• [Consignes]
A. Indiquez si chacune des affirmations suivantes concorde avec l'extrait fourni, en répondant par oui ou par non et en citant mot pour mot le passage qui tranche. (i) La mort de Victor Hugo était connue au Luxembourg avant l'ouverture de la séance du 22 mai. (ii) Le président du Sénat propose de lever la séance en signe de deuil. (iii) Le gouvernement présente le projet de loi sur les funérailles nationales au cours de la séance du 22 mai.
B. Transcrivez fidèlement le passage de l'extrait fourni en commençant aux mots « Messieurs les sénateurs, Victor » et en vous arrêtant après les mots « tous. (Nouvelle approbation.) ».
C. Relevez toutes les fonctions que l'extrait fourni attribue à M. Brisson.

PROCÈS-VERBAUX DES SÉANCES
du senat, de la chambre et du conseil municipal.

SÉNAT
Séance du 22 mai 1885.
présidence de m. le royer.

La nouvelle de la mort de Victor Hugo était connue au Luxembourg un peu avant l’ouverture de la séance.

M. le président se lève et dit :

Messieurs les sénateurs, Victor Hugo n’est plus ! (Mouvement prolongé.)

Celui qui, depuis soixante années, provoquait l’admiration du monde et le légitime orgueil de la France, est entré dans l’immortalité. (Très bien ! très bien !)

Je ne vous retracerai pas sa vie ; chacun de vous la connaît ; sa gloire, elle n’appartient à aucun parti, à aucune opinion (Vive approbation sur tous les bancs) ; elle est l’apanage et l’héritage de tous. (Nouvelle approbation.)

Je n’ai qu’à constater la profonde et douloureuse émotion de tous et, en même temps, l’unanimité de nos regrets.

En signe de deuil, j’ai l’honneur de proposer au Sénat de lever la séance. (Approbation unanime.)

M. Brisson, président du conseil, garde des sceaux, ministre de la justice. — Je demande la parole.

M. le président. — La parole est à M. le président du conseil.

M. le président du conseil. — Messieurs, le gouvernement s’associe aux nobles paroles qui viennent d’être prononcées par M. le président du Sénat.

Comme il l’a dit, c’est la France entière qui est en deuil. Demain, le gouvernement aura l’honneur de présenter aux chambres un projet de loi pour que des funérailles nationales soient faites à Victor Hugo. (Très bien ! très bien !)

La séance est immédiatement levée.

Séance du 23 mai.

M. Henri Brisson, président du conseil :

Messieurs, Victor Hugo n’est plus. Il était entré vivant dans l’immortalité. La mort elle-même, qui grandit souvent les hommes, ne pouvait plus rien pour sa gloire.

Son génie domine notre siècle. La France, par lui, rayonnait sur le monde. Les lettres ne sont pas seules en deuil, mais aussi la patrie et l’humanité, quiconque lit et pense dans l’univers entier.

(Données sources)
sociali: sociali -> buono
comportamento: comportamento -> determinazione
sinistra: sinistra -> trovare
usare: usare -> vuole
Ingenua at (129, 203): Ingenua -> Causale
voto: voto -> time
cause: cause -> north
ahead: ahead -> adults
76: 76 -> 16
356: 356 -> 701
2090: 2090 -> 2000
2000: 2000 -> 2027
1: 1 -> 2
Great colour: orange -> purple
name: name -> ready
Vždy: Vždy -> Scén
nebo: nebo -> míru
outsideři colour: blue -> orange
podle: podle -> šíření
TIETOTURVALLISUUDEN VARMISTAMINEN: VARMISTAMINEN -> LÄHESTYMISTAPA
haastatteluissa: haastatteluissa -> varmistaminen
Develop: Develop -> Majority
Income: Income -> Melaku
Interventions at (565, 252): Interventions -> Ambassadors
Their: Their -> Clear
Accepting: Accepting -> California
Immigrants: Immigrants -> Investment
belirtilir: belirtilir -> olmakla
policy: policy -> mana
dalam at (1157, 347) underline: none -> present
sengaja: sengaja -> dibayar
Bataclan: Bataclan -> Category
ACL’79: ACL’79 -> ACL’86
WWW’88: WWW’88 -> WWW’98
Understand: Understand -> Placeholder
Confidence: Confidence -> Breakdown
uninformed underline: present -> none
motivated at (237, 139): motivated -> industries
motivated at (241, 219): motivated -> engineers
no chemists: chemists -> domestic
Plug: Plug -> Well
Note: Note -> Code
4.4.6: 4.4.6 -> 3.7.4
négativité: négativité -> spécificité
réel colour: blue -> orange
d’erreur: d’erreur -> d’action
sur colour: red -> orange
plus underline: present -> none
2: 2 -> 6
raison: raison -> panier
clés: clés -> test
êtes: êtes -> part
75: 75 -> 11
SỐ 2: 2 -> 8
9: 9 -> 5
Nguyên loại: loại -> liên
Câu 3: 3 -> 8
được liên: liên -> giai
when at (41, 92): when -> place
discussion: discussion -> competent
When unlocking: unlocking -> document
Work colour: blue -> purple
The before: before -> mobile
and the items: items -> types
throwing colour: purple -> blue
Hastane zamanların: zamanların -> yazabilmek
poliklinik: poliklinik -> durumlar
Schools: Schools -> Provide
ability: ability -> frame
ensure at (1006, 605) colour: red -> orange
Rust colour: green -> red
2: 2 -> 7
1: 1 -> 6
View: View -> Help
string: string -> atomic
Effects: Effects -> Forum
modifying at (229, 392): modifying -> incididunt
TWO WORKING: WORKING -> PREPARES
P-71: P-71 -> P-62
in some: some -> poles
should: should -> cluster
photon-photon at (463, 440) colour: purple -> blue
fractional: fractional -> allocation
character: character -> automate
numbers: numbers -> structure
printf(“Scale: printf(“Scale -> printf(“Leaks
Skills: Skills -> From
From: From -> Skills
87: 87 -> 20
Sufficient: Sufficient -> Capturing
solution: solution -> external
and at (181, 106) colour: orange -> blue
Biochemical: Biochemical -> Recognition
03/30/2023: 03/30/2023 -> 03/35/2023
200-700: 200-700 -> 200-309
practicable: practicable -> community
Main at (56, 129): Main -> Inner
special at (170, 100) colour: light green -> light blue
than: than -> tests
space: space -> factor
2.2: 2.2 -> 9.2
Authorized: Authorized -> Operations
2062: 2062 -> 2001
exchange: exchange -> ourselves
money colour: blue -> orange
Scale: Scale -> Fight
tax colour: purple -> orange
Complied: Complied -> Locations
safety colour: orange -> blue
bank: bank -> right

• [Réponses dans l'ordre]
A.
(i) Oui : « La nouvelle de la mort de Victor Hugo était connue au Luxembourg un peu avant l’ouverture de la séance. »
(ii) Oui : « En signe de deuil, j’ai l’honneur de proposer au Sénat de lever la séance. »
(iii) Non : « Demain, le gouvernement aura l’honneur de présenter aux chambres un projet de loi pour que des funérailles nationales soient faites à Victor Hugo. »

B.
Messieurs les sénateurs, Victor Hugo n’est plus ! (Mouvement prolongé.)

Celui qui, depuis soixante années, provoquait l’admiration du monde et le légitime orgueil de la France, est entré dans l’immortalité. (Très bien ! très bien !)

Je ne vous retracerai pas sa vie ; chacun de vous la connaît ; sa gloire, elle n’appartient à aucun parti, à aucune opinion (Vive approbation sur tous les bancs) ; elle est l’apanage et l’héritage de tous. (Nouvelle approbation.)

C. président du conseil ; garde des sceaux ; ministre de la justice